C’mon! Those primary and secondary energy companies aren’t stupid! How could they possibly make a buck if they sold electricity to you at the low, but then they had to purchase it at those inevitable and dire new highs?

It’s not what you would call a reasonable business model.

Need proof? At least once every two months the Tribune runs a sad story about some poor fixed income senior citizen who fell for the pitch and now pays four times the going rate for heat.

Not only that, but please tell me, when was the last time you received one of those solicitations? Not for a couple of years you say? That’s right! Because fracking, for better or worse, has driven energy prices so low that those companies wouldn’t dare make you an offer you really shouldn’t refuse.

But back to our non-speculation thesis. This is exactly the trap the cities of Geneva, Batavia and Rochelle, Illinois fell into when they signed a 2012 30-year contract with Prairie State Energy, a coal mine/electric plant in southern Illinois.

Though it’s somewhat of a simplification, the end result is those municipalities basically bought in at the high. So instead of paying the going market rate of $45 per megawatt hour, they’re paying 70 bucks!

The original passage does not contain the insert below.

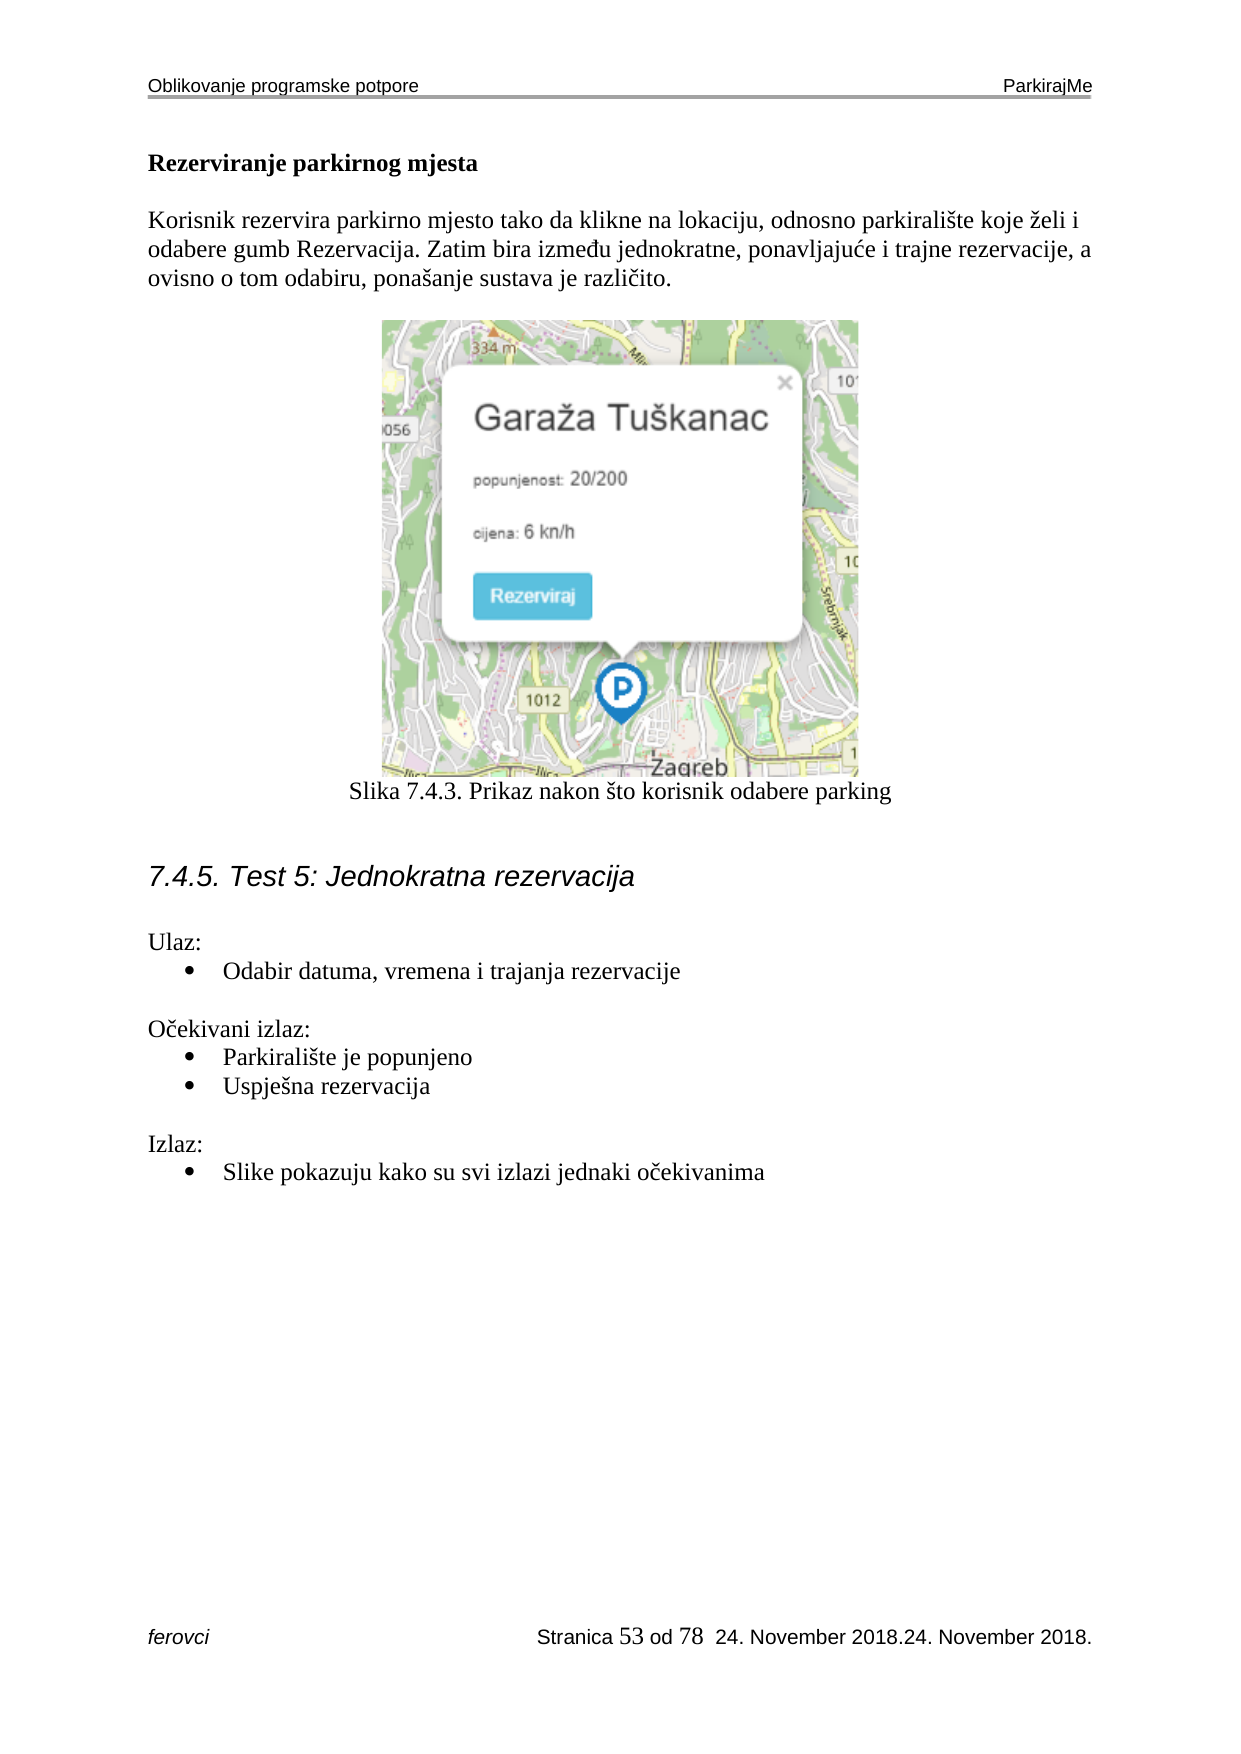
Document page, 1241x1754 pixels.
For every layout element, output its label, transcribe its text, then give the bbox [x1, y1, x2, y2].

There is a political move afoot by the Sierra Club, State Reps Michael Fortner and Tim Schmitz, and Sate Senators Karen McConnaughay, Jim Oberweis and Sue Rezinto to extract these cities from this albatross of a contract based on broken promises. But that’s not the point. (If you want to delve into the specific details please read the Susan Sarkauskus story on the subject.)

The point is these city councils should never have considered signing on the dotted line in the first place because they’re not good enough to beat the market. Virtually no one is.

My readers will happily tell you I’m no bleepin’ rocket scientist, but even I know that energy markets work like a pendulum within a general trend. And that general trend is up as it is with most markets.

Whenever gas or power prices hit what’s called a “near term high,” you can bet your sweet bippie that the energy companies will go to great lengths to find new ways of extracting more of the stuff in question. And those efforts will eventually and inevitably send those always speculative prices crashing down.

And when the price gets too cheap, exploration stops and, you guessed it…

The one investment strategy that actually does work is being the contrarian by betting against the herd. So my advice to you and all municipalities is, whenever you get one of those “lock in your energy rates” solicitations, run like hell!

7 thoughts on “City councils should never speculate!

  1. ESPECIALLY a 30 year term. I’d ask what they were thinking, but the answer is obvious: they weren’t.

  2. Jeff,

    What they were thinking is they could beat the market and they’re finding out the hard way they can’t!

  3. OR maybe they’re masochistic and said to the market “beat me, please”! Because that’s what’s happening.